Problem to solve => Extract, without alteration, each line from the start of the listing to the line bearing "adenocarcinoma (high-grade) stained".

○ ○ ○ ○ ○

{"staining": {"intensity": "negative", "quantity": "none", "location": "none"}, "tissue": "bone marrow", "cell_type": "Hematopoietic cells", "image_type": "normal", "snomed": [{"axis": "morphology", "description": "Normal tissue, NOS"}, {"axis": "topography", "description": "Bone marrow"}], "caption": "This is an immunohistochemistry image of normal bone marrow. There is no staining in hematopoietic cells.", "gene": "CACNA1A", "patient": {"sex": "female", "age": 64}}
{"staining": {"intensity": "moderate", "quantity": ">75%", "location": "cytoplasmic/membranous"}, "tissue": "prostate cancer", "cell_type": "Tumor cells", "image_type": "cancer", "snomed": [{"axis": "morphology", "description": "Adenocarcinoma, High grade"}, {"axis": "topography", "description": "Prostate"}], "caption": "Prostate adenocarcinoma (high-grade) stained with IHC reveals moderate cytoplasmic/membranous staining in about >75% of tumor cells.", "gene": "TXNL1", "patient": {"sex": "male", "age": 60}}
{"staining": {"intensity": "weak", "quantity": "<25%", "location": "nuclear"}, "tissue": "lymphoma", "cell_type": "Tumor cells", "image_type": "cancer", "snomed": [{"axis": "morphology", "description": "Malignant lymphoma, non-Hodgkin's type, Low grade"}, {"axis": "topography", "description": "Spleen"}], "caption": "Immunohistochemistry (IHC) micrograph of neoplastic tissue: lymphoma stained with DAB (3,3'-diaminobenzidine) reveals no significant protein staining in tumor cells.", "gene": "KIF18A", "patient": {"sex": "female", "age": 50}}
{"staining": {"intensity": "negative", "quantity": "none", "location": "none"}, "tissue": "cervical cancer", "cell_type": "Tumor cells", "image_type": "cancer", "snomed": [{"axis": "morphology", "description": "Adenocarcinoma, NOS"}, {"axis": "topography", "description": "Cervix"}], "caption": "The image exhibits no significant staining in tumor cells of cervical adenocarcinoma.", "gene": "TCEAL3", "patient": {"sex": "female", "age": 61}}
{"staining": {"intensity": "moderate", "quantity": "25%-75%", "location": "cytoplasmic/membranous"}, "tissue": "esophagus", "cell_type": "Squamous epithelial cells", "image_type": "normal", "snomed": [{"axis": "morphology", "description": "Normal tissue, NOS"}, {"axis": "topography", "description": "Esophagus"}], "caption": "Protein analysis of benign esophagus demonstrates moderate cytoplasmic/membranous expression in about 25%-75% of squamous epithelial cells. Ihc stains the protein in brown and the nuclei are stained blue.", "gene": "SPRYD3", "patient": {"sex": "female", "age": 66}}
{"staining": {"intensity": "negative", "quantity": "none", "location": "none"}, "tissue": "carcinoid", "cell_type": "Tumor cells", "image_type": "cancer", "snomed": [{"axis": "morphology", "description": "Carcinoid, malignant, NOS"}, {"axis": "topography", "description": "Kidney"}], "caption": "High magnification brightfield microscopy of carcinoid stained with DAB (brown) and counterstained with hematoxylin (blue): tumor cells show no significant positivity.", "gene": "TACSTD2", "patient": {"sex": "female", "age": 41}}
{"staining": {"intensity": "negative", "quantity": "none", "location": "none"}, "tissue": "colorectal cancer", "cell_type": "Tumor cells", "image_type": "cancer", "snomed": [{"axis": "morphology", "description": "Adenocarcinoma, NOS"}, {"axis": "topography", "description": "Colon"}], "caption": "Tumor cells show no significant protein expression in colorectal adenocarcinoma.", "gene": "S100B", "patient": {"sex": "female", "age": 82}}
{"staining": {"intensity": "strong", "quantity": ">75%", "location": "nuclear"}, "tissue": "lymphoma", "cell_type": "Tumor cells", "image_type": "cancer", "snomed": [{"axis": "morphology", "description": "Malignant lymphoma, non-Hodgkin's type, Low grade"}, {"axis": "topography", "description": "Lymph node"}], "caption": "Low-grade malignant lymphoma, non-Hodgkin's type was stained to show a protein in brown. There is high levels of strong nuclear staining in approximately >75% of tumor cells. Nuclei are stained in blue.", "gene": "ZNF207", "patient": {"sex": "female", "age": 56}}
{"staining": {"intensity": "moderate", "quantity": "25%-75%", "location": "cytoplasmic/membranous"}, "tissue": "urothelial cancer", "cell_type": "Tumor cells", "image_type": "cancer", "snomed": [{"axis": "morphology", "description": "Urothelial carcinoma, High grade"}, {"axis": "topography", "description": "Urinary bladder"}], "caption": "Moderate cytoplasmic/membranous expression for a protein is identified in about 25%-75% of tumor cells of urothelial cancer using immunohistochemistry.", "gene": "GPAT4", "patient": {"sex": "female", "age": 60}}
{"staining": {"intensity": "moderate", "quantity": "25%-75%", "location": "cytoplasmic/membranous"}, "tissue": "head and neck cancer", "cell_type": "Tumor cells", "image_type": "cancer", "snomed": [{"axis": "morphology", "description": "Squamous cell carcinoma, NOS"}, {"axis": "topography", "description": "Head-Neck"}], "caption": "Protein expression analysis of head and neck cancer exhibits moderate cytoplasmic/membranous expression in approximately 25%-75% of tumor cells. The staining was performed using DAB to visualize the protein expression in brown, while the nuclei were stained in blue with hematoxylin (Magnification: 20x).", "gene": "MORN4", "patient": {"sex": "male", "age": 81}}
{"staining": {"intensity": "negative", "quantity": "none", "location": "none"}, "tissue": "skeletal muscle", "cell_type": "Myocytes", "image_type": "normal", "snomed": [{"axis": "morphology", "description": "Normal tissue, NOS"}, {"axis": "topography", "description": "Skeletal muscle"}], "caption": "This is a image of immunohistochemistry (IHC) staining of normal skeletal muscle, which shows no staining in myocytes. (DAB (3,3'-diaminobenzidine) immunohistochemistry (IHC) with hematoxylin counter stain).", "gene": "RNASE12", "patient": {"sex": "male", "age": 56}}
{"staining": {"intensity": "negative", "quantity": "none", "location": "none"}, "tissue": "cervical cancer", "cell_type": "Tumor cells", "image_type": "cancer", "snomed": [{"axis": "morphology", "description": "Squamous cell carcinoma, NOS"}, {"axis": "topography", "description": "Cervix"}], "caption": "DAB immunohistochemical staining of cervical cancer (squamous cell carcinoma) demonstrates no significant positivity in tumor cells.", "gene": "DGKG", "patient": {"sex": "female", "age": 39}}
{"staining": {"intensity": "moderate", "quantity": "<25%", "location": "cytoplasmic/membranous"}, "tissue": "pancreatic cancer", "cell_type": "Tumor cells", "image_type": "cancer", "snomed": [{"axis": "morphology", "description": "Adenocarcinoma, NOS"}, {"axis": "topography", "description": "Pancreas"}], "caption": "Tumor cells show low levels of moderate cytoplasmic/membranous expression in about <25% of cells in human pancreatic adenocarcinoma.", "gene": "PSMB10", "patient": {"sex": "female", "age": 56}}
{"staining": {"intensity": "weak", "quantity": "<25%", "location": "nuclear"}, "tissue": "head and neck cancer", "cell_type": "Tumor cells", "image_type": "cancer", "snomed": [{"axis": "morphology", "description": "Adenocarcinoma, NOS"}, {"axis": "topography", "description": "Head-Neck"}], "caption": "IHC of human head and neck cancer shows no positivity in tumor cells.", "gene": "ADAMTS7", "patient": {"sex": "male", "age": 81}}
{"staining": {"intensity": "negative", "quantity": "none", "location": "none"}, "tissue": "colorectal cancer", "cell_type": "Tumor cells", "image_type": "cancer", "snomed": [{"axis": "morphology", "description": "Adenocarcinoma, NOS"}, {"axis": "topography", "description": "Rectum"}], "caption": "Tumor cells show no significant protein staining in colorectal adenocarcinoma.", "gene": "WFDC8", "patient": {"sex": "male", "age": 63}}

○ ○ ○ ○ ○

Result of the task =>
{"staining": {"intensity": "negative", "quantity": "none", "location": "none"}, "tissue": "bone marrow", "cell_type": "Hematopoietic cells", "image_type": "normal", "snomed": [{"axis": "morphology", "description": "Normal tissue, NOS"}, {"axis": "topography", "description": "Bone marrow"}], "caption": "This is an immunohistochemistry image of normal bone marrow. There is no staining in hematopoietic cells.", "gene": "CACNA1A", "patient": {"sex": "female", "age": 64}}
{"staining": {"intensity": "moderate", "quantity": ">75%", "location": "cytoplasmic/membranous"}, "tissue": "prostate cancer", "cell_type": "Tumor cells", "image_type": "cancer", "snomed": [{"axis": "morphology", "description": "Adenocarcinoma, High grade"}, {"axis": "topography", "description": "Prostate"}], "caption": "Prostate adenocarcinoma (high-grade) stained with IHC reveals moderate cytoplasmic/membranous staining in about >75% of tumor cells.", "gene": "TXNL1", "patient": {"sex": "male", "age": 60}}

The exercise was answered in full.